A new open-source program called Social mapper was released by Trustwave recently, according to The Verge. The tool is designed for security researchers performing social engineering attacks, and while it is supposed to be used for ethical hacking, the free software is currently freely available.
Social Mapper doesn’t even need access to the social networks, according to The Verge:
Social Mapper doesn’t require API access to social networks, a restriction that has hampered social media tracking tools like Geofeedia. Instead, the system performs automated manual searches in an instrumented browser window, then uses facial recognition to scan through the first ten to twenty results for a match. The manual searches mean the tool can be quite slow compared to API-based scans. The developer estimates that searching a target list of 1000 people could take more than 15 hours.
This program comes on the wave of a number of facial recognition developments in the past several months. Amazon’s facial recognition software mismatched 28 congress members, mistaking them for criminal mugshots. The US Army adopted facial recognition technology to detect people using thermal imaging cameras. China is currently testing facial recognition glasses for police officers.

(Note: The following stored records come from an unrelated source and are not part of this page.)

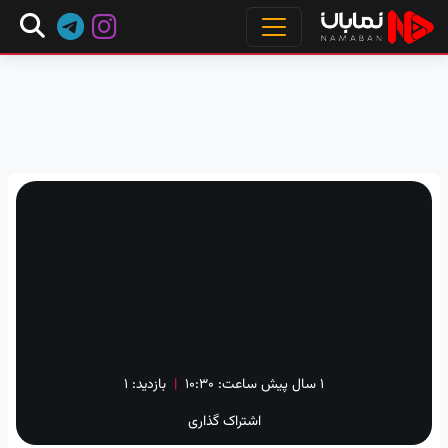
۱ سال پیش
ساعت:
۱۰:۳۰
|
بازدید: 1
اشتراک گذاری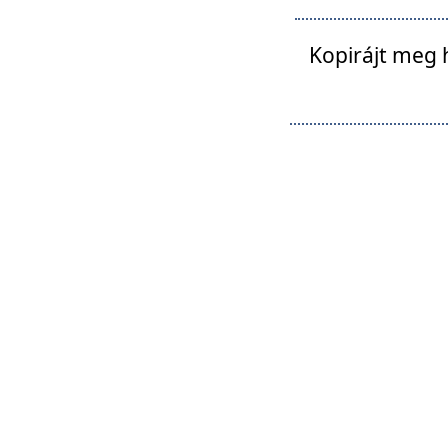
Kopirájt meg 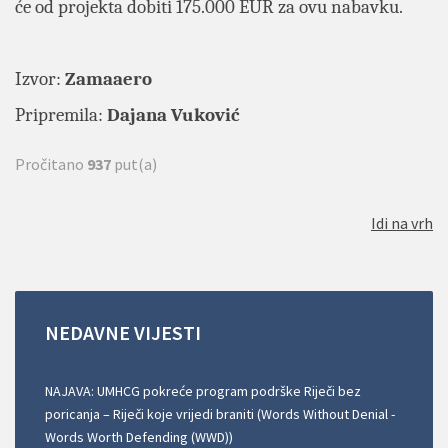
će od projekta dobiti 175.000 EUR za ovu nabavku.
Izvor:
Zamaaero
Pripremila:
Dajana Vuković
Pročitano
937
put(a)
Idi na vrh
NEDAVNE
VIJESTI
NAJAVA: UMHCG pokreće program podrške Riječi bez
poricanja – Riječi koje vrijedi braniti (Words Without Denial -
Words Worth Defending (WWD))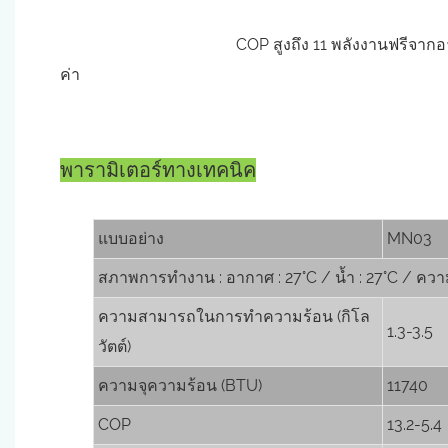
COP สูงถึง 11 พลังงานฟรีจากอากาศโดย
ค่า
พารามิเตอร์ทางเทคนิค
แบบอย่าง
MN03
สภาพการทำงาน : อากาศ : 27°C / น้ำ : 27°C / ความ
ความสามารถในการทำความร้อน (กิโล
1.3-3.5
วัตต์)
ความจุความร้อน (BTU)
11740
COP
13.2-5.4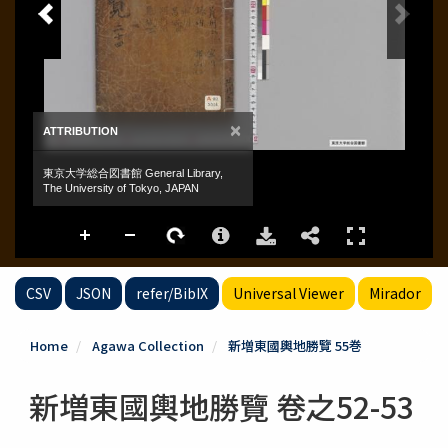
CSV
JSON
refer/BibIX
Universal Viewer
Mirador
Home
Agawa Collection
新増東國輿地勝覽 55巻
新増東國輿地勝覽 卷之52-53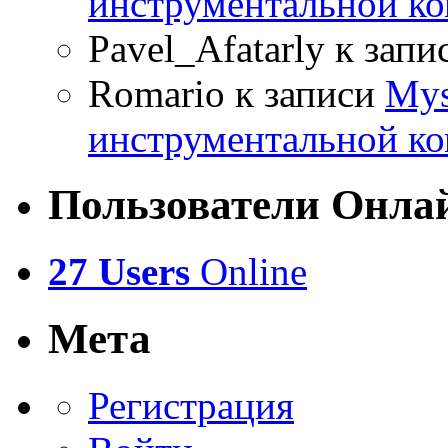
инструментальной ко
Pavel_Afatarly
к запи
Romario
к записи
Mys
инструментальной ко
Пользователи Онла
27 Users
Online
Мета
Регистрация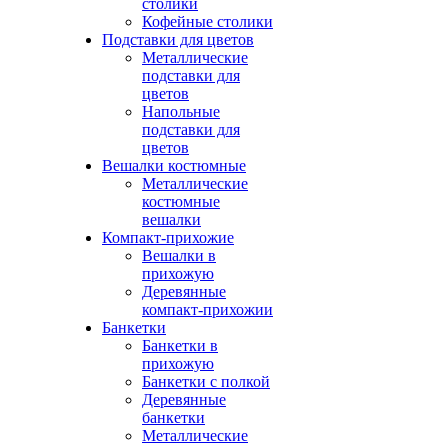
столики
Кофейные столики
Подставки для цветов
Металлические
подставки для
цветов
Напольные
подставки для
цветов
Вешалки костюмные
Металлические
костюмные
вешалки
Компакт-прихожие
Вешалки в
прихожую
Деревянные
компакт-прихожии
Банкетки
Банкетки в
прихожую
Банкетки с полкой
Деревянные
банкетки
Металлические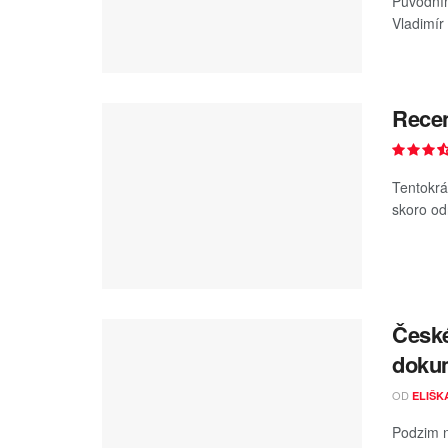
Původním
Vladimír 
Recen
Tentokrá
skoro odn
České
dokum
OD
ELIŠK
Podzim n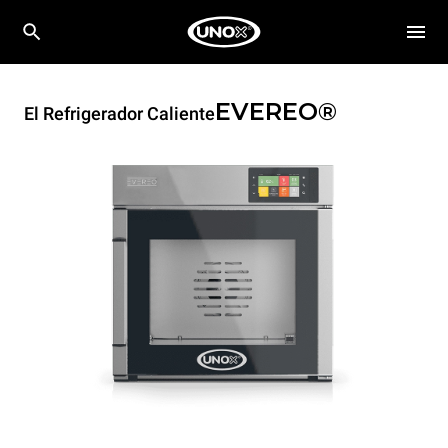
EVEREO®
El Refrigerador Caliente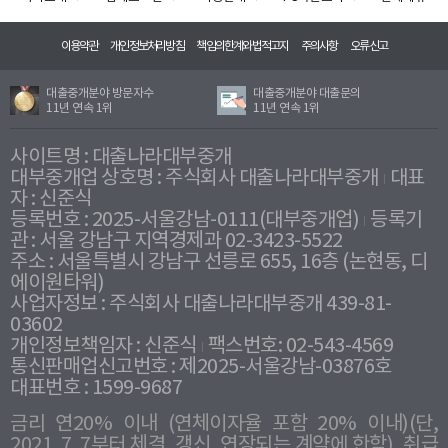
이용약관
개인정보처리방침
책임의한계와법적고지
주의사항
오류신고
대출중개분야 방문자수
대출중개분야 대출문의
11년 연속 1위
11년 연속 1위
사이트명 : 대출나라대부중개
대부중개업 상호명 : 주식회사 대출나라대부중개
대표
자 : 신준식
등록번호 : 2025-서울강남-0111(대부중개업)
등록기
관 : 서울 강남구 지역경제과 02-3423-5522
주소 : 서울특별시 강남구 선릉로 655, 16층 (논현동, 디
에이원타워)
사업자정보 : 주식회사 대출나라대부중개 439-81-
03602
개인정보책임자 : 신준식
팩스번호: 02-543-4569
통신판매업신고번호 : 제2025-서울강남-03876호
대표번호 : 1599-9687
금리 연20% 이내 (연체이자율 포함 20% 이내)(단,
2021. 7. 7부터 체결, 갱신, 연장되는 계약에 한함), 취급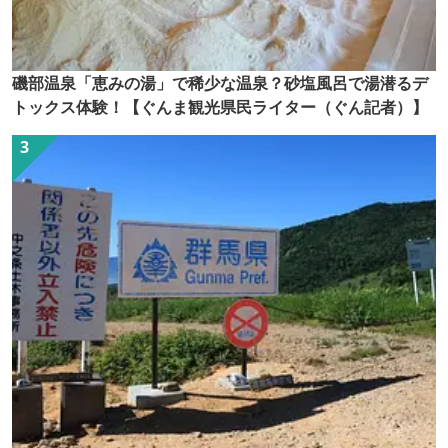
磯部温泉「恵みの湯」で稀少な温泉？砂塩風呂で湯潜るデ
トックス体験！【ぐんま観光県民ライター（ぐん記者）】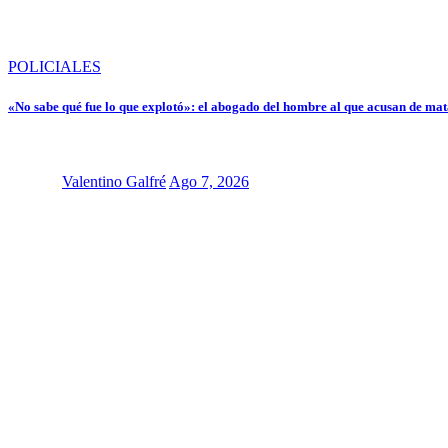
POLICIALES
«No sabe qué fue lo que explotó»: el abogado del hombre al que acusan de mat
Valentino Galfré
Ago 7, 2026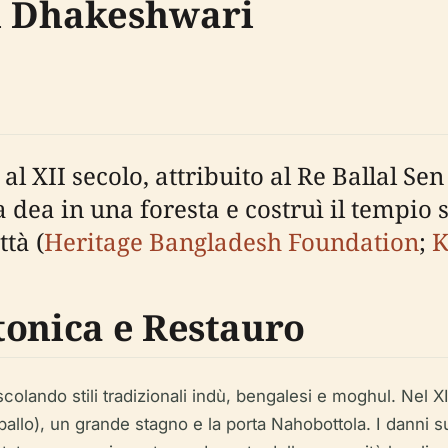
di Dhakeshwari
l XII secolo, attribuito al Re Ballal Se
lla dea in una foresta e costruì il tempi
ttà (
Heritage Bangladesh Foundation
;
K
tonica e Restauro
escolando stili tradizionali indù, bengalesi e moghul. Nel 
allo), un grande stagno e la porta Nahobottola. I danni su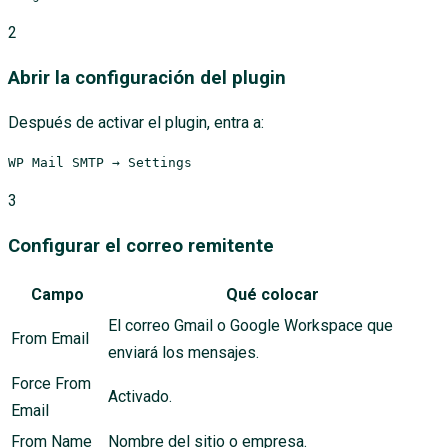
2
Abrir la configuración del plugin
Después de activar el plugin, entra a:
WP Mail SMTP → Settings
3
Configurar el correo remitente
Campo
Qué colocar
El correo Gmail o Google Workspace que
From Email
enviará los mensajes.
Force From
Activado.
Email
From Name
Nombre del sitio o empresa.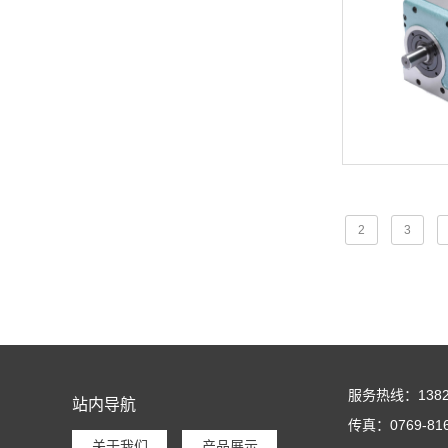
2
3
服务热线：138269
站内导航
传真：0769-816
关于我们
产品展示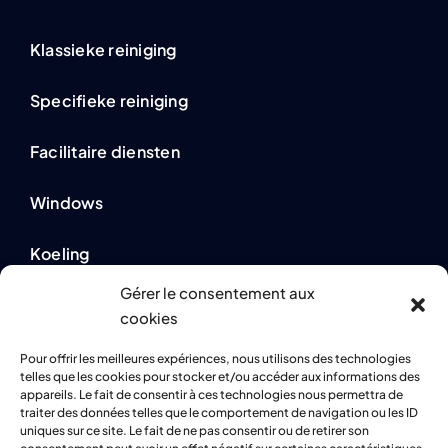
Klassieke reiniging
Specifieke reiniging
Facilitaire diensten
Windows
Koeling
Gérer le consentement aux
cookies
Wettelijke informatie
Pour offrir les meilleures expériences, nous utilisons des technologies
telles que les cookies pour stocker et/ou accéder aux informations des
Privacybeleid
appareils. Le fait de consentir à ces technologies nous permettra de
traiter des données telles que le comportement de navigation ou les ID
uniques sur ce site. Le fait de ne pas consentir ou de retirer son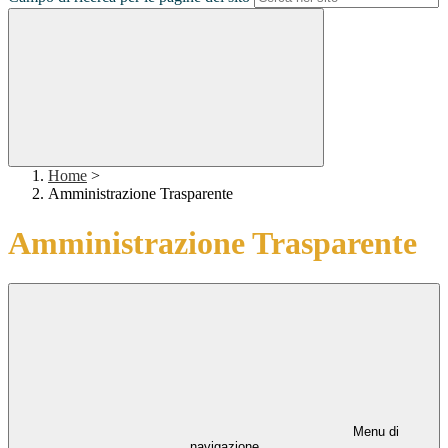
Home
>
Amministrazione Trasparente
Amministrazione Trasparente
Menu di
navigazione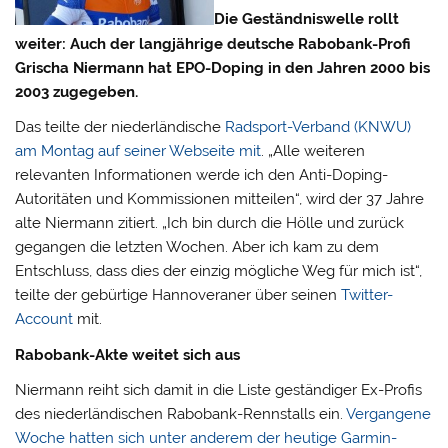
Die Geständniswelle rollt
weiter: Auch der langjährige deutsche Rabobank-Profi
Grischa Niermann hat EPO-Doping in den Jahren 2000 bis
2003 zugegeben.
Das teilte der niederländische
Radsport-Verband (KNWU)
am Montag auf seiner Webseite mit
.
„Alle weiteren
relevanten Informationen werde ich den Anti-Doping-
Autoritäten und Kommissionen mitteilen“, wird der 37 Jahre
alte Niermann zitiert. „Ich bin durch die Hölle und zurück
gegangen die letzten Wochen. Aber ich kam zu dem
Entschluss, dass dies der einzig mögliche Weg für mich ist“,
teilte der gebürtige Hannoveraner über seinen
Twitter-
Account
mit.
Rabobank-Akte weitet sich aus
Niermann reiht sich damit in die Liste geständiger Ex-Profis
des niederländischen Rabobank-Rennstalls ein.
Vergangene
Woche hatten sich unter anderem der heutige Garmin-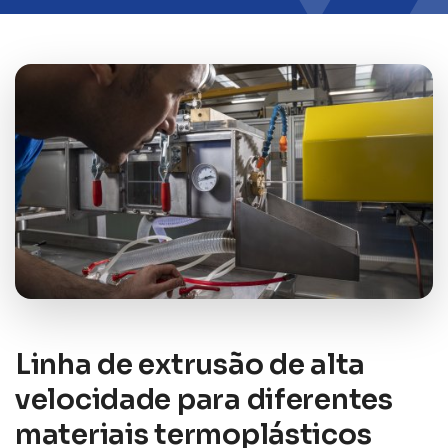
Linha de extrusão de alta
velocidade para diferentes
materiais termoplásticos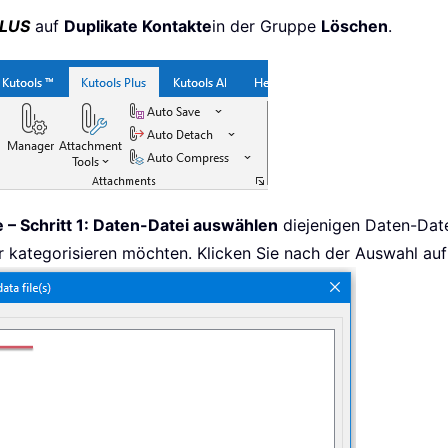
LUS
auf
Duplikate Kontakte
in der Gruppe
Löschen
.
 – Schritt 1: Daten-Datei auswählen
diejenigen Daten-Date
 kategorisieren möchten. Klicken Sie nach der Auswahl auf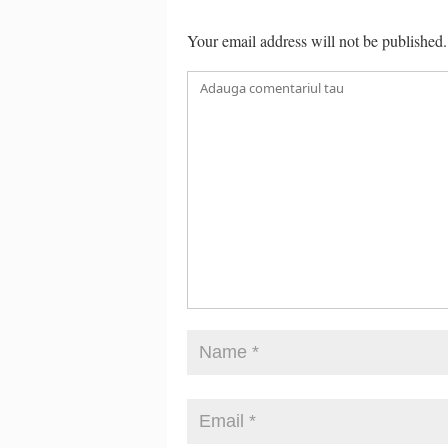
Your email address will not be published.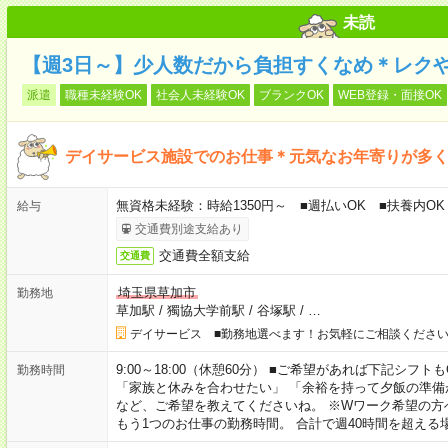
未読
【週3日～】少人数だから負担すくなめ＊レク
派遣
職種未経験OK
社会人未経験OK
ブランクOK
WEB登録・面接OK
デイサービス施設でのお仕事＊元気なお年寄りが多
無資格未経験：時給1350円～ ■週払いOK ■扶養内OK
給与
交通費別途支給あり
交通費全額支給
交通費
埼玉県草加市
勤務地
草加駅
/
獨協大学前駅
/
谷塚駅
/
…
デイサービス ■勤務地選べます！お気軽にご相談くださ
9:00～18:00（休憩60分） ■ご希望があれば下記シフトもOK！ 
勤務時間
「家族と休みを合わせたい」 「余裕を持って夕飯の準備
など、ご希望を教えてくださいね。 ※Wワーク希望の方
もう1つのお仕事の勤務時間。 合計で週40時間を超える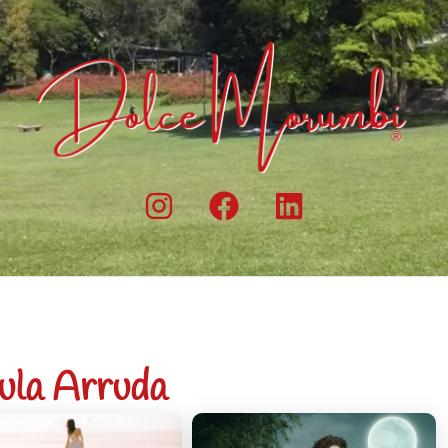
ula Arruda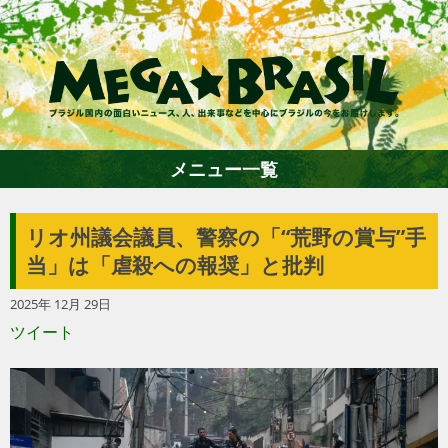
メニュー一覧
リオ州議会議員、警察の「“荒野の賞与”手
ホーム
当」は「虐殺への報奨」と批判
2025年 12月 29日
ファション
ツイート
エンターテイメント
グルメ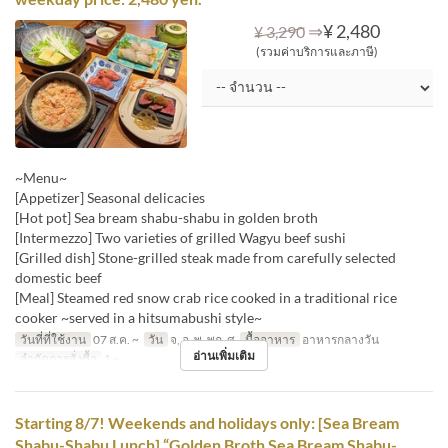
⇒
¥ 2,480
¥ 3,290
(รวมค่าบริการและภาษี)
~Menu~
[Appetizer] Seasonal delicacies
[Hot pot] Sea bream shabu-shabu in golden broth
[Intermezzo] Two varieties of grilled Wagyu beef sushi
[Grilled dish] Stone-grilled steak made from carefully selected
domestic beef
[Meal] Steamed red snow crab rice cooked in a traditional rice
cooker ~served in a hitsumabushi style~
วันที่ที่ใช้งาน
07 ส.ค. ~
วัน
จ, อ, พ, พฤ, ศ
มื้ออาหาร
อาหารกลางวัน
อ่านเพิ่มเติม
จำกัดการสั่งซื้อ
1 ~
Starting 8/7! Weekends and holidays only: [Sea Bream
Shabu-Shabu Lunch] “Golden Broth Sea Bream Shabu-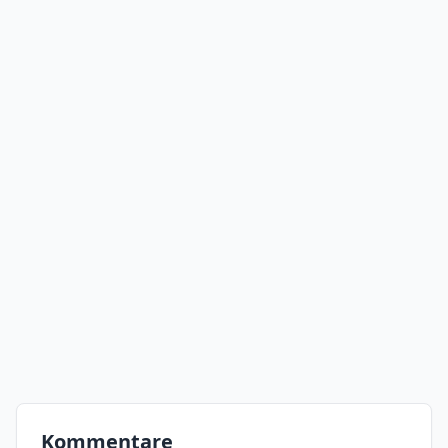
Kommentare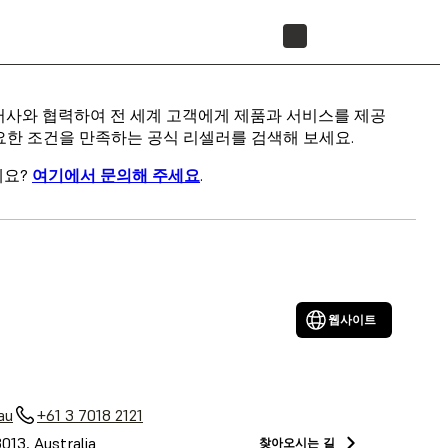
리셀러 찾기
리셀러사와 협력하여 전 세계 고객에게 제품과 서비스를 제공
요한 조건을 만족하는 공식 리셀러를 검색해 보세요.
세요?
여기에서 문의해 주세요
.
웹사이트
au
+61 3 7018 2121
3013, Australia
찾아오시는 길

It’s clear that facial recognition software is becoming more prevalent in society. Many groups are lashing out against the practice, especially for governmental use, including the ACLU. The fear is that the data gathered from facial recognition will be used for purposes the public isn’t comfortable with – similar to how Cambridge Analytica used Facebook data to influence voters during elections. Think how facial recognition could identify where people have been, and use that information to track them, predict where they will go, perhaps even blackmail them if the information falls into the wrong hands.
The questions becomes whether or not facial recognition should be allowed, especially in the hands of whoever wants to use that technology. Obviously Trustwave believes anyone should use it – otherwise they wouldn’t have released an open-source technology. However, that same technology could easily be used in phishing campaigns and other attacks. Is that worth it in exchange for intelligence gathering efforts?
It’s a tricky topic, and one that will be debated in the coming years. As legislation passes, consider whether or not facial recognition is something your company would be comfortable implementing – and how would it affect your surveillance efforts?